BANANA FISH
」のレビュー

BANANA FISH

吉田秋生

漫画の枠を超えたシェークスピア的傑作!

ネタバレ
2025年3月30日
このレビューはネタバレを含みます▼ 私はこの作品をアニメを先に知りました。
 アニメの製作発表会で、担当女性プロデューサーが「この原作の素晴らしさは少女漫画の枠を超えており、ハードボイルドでもありBL要素もあり、、、言葉では到底説明できません。私はこの原作をアニメ化する事が夢でした。」と熱く語っておられました。担当者の熱意が反映されたのか、アニメは画像、音楽、声優、ストーリー等全て素晴らしい出来栄えでした。特に最終回のラストシーンは〈アニメ史上最も美しいシーン〉と絶賛される神シーンとなっています。
 勿論、私もアニメに魅了され、並行して原作漫画を読み始めました。第3巻ぐらいまでは、少女漫画らしからぬ作画に戸惑いました。特に主人公アッシュが超絶美形には見えず、違和感を感じました。けれども、物語のテンポの良さ、巧みな展開、魅力的なキャラ達に心を奪われ、取り憑かれたように読み続けました。作画は巻数が進むほど円熟し、物語のクライマックスを盛り上げました。アッシュが悲劇的最期を迎える予感がして、最終巻を読むのが辛かったです。

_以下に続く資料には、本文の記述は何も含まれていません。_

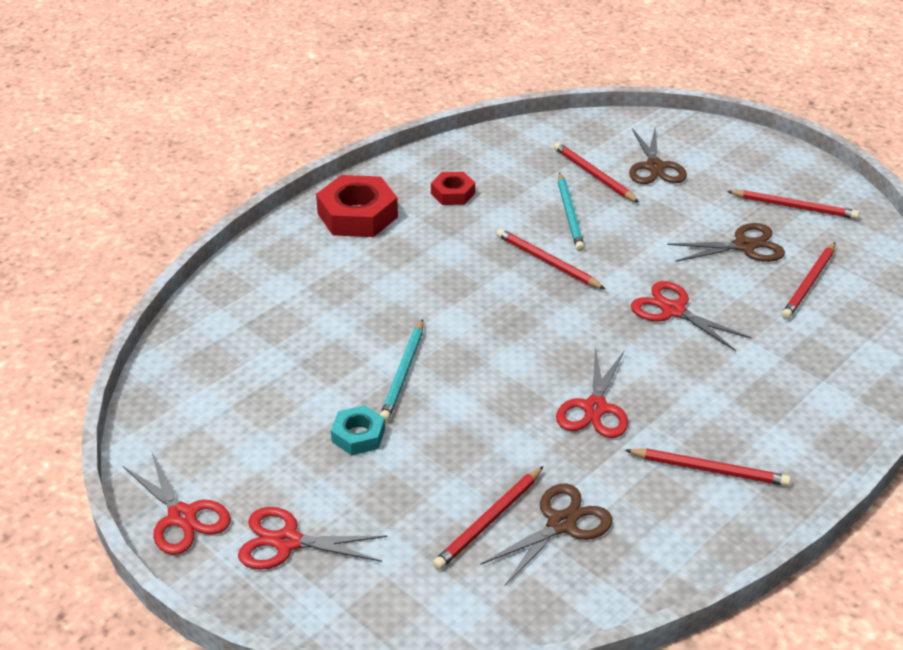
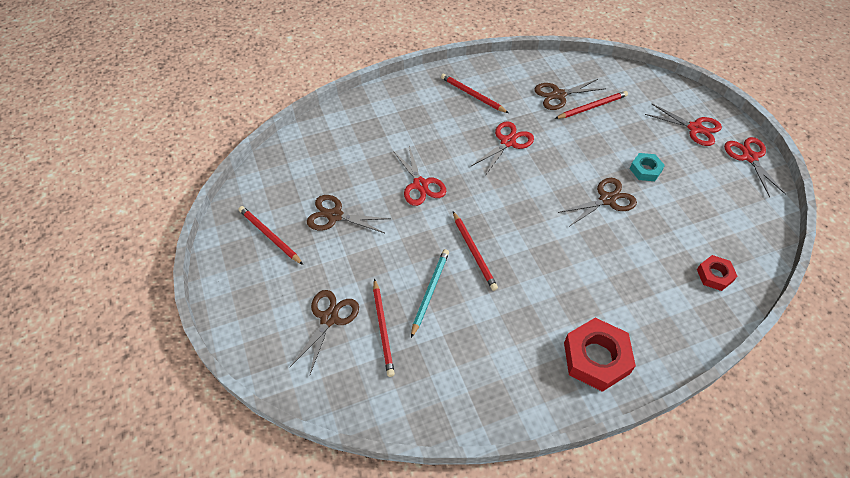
camera: 155 degrees left, 15 degrees up
(403, 373) = (607, 199): turquoise pencil -> brown scissors
(453, 193) = (508, 353): red nut -> red nut (714, 275)
(809, 283) = (324, 174): red pencil -> none

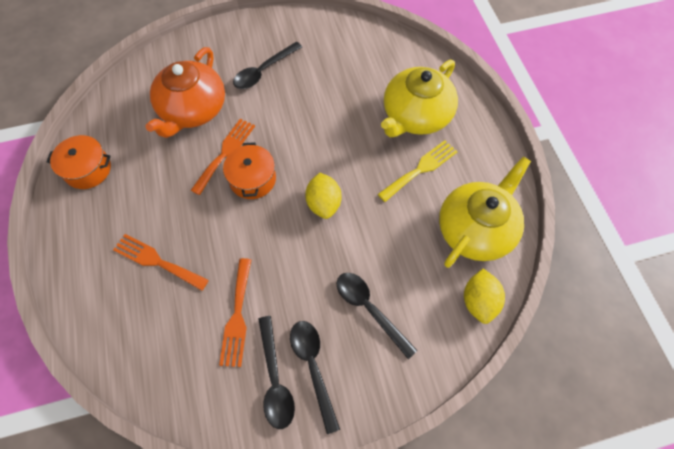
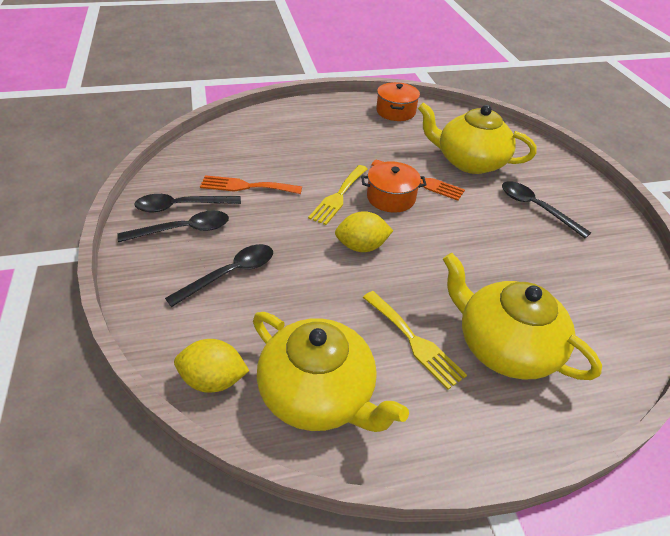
camera: 90 degrees right, 20 degrees down
(157, 261) = (307, 145): orange fork -> none
(192, 110) = (469, 161): orange teapot -> yellow teapot
(252, 224) = (338, 196): none -> yellow fork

そして、私の予想の斜め上をゆくラストに顔を両手で覆って泣きました。その後、結末が変わることはないのに『アッシュ、生きるんだよ』と心の中で繰り返しつつ何度も読み返しています。物語の中で、多くの人が劇的な最期を迎えますが、それらは物語の設定上全て必然で無駄なものはありません。結末がわかっているのに読み返したら止まりません。自分が青年期を終え、冷めた目で若者を眺める年代になりましたが、物語からうける熱病にも似た感動は色褪せることなく鮮明に蘇ります。この感覚は漫画というよりは、シェークスピア作の悲劇に通じるものがあります。
 世代、性別を超えて読み続けられる傑作中の傑作、文句無しで、My殿堂入り漫画です。